Many people are concerned about their wandering minds — a k a monkey mind — during meditation.
We say excellent – noticing that your mind is wandering is an important step in achieving mindfulness throughout your day, not only while meditating. Simply put, observing the distraction, making no judgment, and then returning to the breath is awareness.
And to recap: the definition of mindfulness is present-moment awareness. So embrace your thoughts and distractions!
It is normal to have you attention drawn away over and over again as you sit in meditation. You are bombarded with your thoughts and feelings and outside sounds and smells. We certainly do not live in a quiet world, and one of the most active part of everyone’s being is our thoughts.
Awareness sees the big picture, letting us experience life actively and fully. When we notice our intruding thoughts and distractions we begin opening to a greater consciousness and changing our neural pathways. The gongs that go off in our amygdala begin to soften and our prefontal lobes begin to get thicker, making us more focused and ready to deal with life. Awareness brings stillness, stability and strength and changes our reactions to well-thought out responses.

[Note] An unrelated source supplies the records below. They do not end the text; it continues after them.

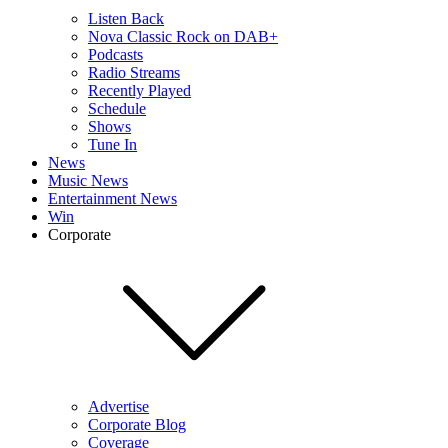
Listen Back
Nova Classic Rock on DAB+
Podcasts
Radio Streams
Recently Played
Schedule
Shows
Tune In
News
Music News
Entertainment News
Win
Corporate
Advertise
Corporate Blog
Coverage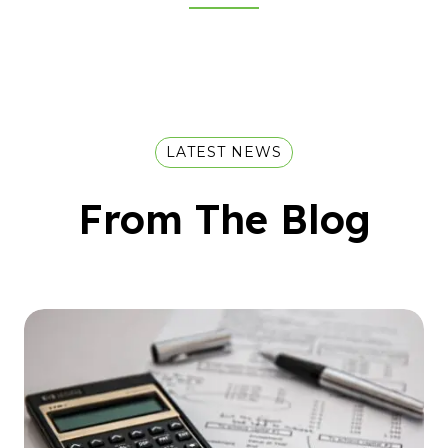
LATEST NEWS
From The Blog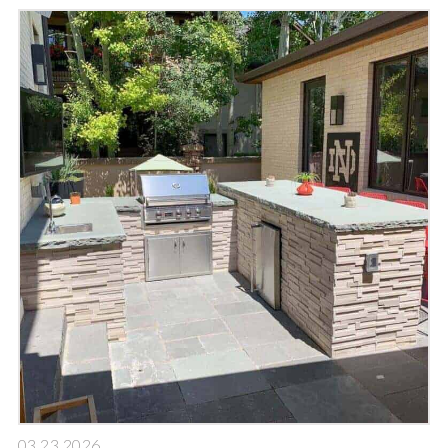
03.23.2026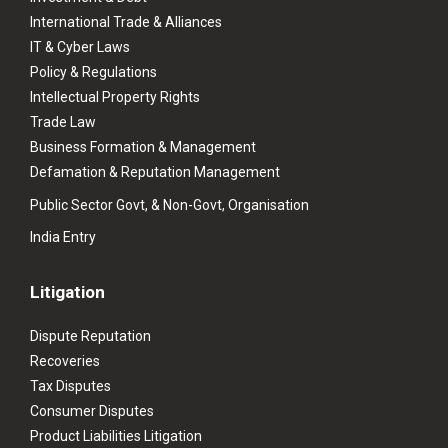
International Trade & Alliances
IT & Cyber Laws
Policy & Regulations
Intellectual Property Rights
Trade Law
Business Formation & Management
Defamation & Reputation Management
Public Sector Govt, & Non-Govt, Organisation
India Entry
Litigation
Dispute Reputation
Recoveries
Tax Disputes
Consumer Disputes
Product Liabilities Litigation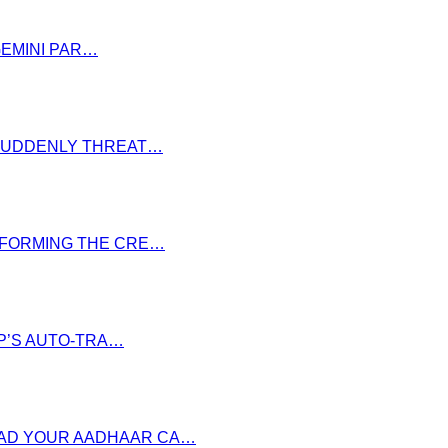
GEMINI PAR…
S SUDDENLY THREAT…
NSFORMING THE CRE…
P’S AUTO-TRA…
OAD YOUR AADHAAR CA…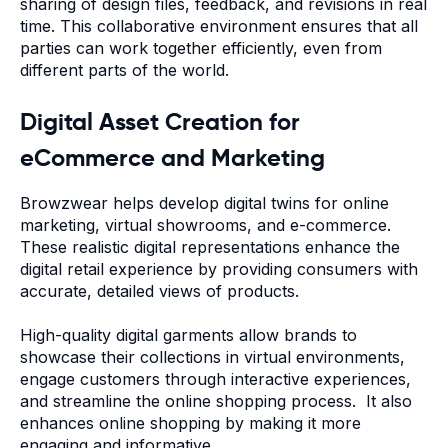
sharing of design files, feedback, and revisions in real
time. This collaborative environment ensures that all
parties can work together efficiently, even from
different parts of the world.
Digital Asset Creation for
eCommerce and Marketing
Browzwear helps develop digital twins for online
marketing, virtual showrooms, and e-commerce.
These realistic digital representations enhance the
digital retail experience by providing consumers with
accurate, detailed views of products.
High-quality digital garments allow brands to
showcase their collections in virtual environments,
engage customers through interactive experiences,
and streamline the online shopping process. It also
enhances online shopping by making it more
engaging and informative.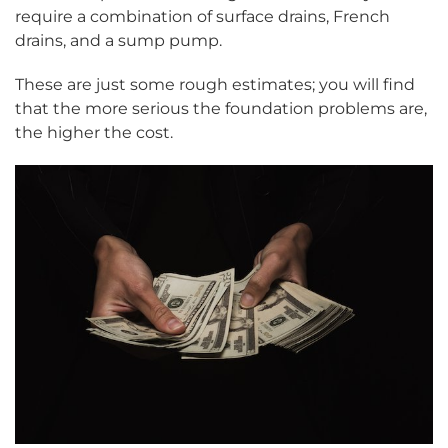
require a combination of surface drains, French
drains, and a sump pump.
These are just some rough estimates; you will find
that the more serious the foundation problems are,
the higher the cost.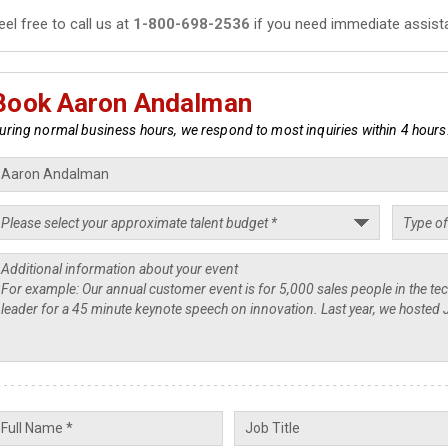
eel free to call us at
1-800-698-2536
if you need immediate assist
Book Aaron Andalman
uring normal business hours, we respond to most inquiries within 4 hours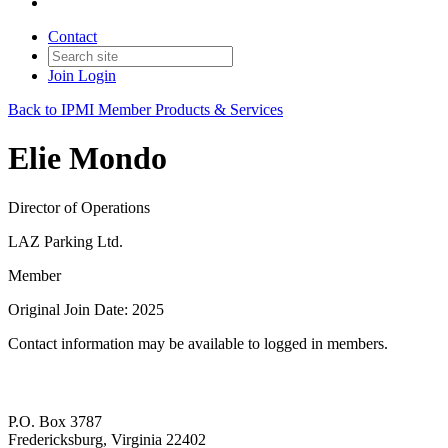
Contact
Join
Login
Back to IPMI Member Products & Services
Elie Mondo
Director of Operations
LAZ Parking Ltd.
Member
Original Join Date: 2025
Contact information may be available to logged in members.
P.O. Box 3787
Fredericksburg, Virginia 22402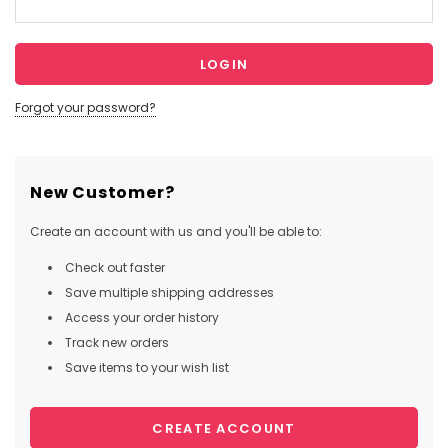
Forgot your password?
New Customer?
Create an account with us and you'll be able to:
Check out faster
Save multiple shipping addresses
Access your order history
Track new orders
Save items to your wish list
CREATE ACCOUNT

All we have to do is meditate. Just 20 minutes of meditation most days of the week will change your life. Forever. Consider it me time, a chance for you to sit quietly and breathe.
Gradually, as your practice continues, the auto-pilot that many of our lives are working under begins to disengage. It’s a gradual process, but as we become more aware, we begin to notice that our thoughts are just thoughts, sensations just sensations, sights just sights, and sounds just sounds.
We are living the opposite of a disengaged life. The unconscious state we once thought we thrived in begins to fade away and we begin to see everything more clearly.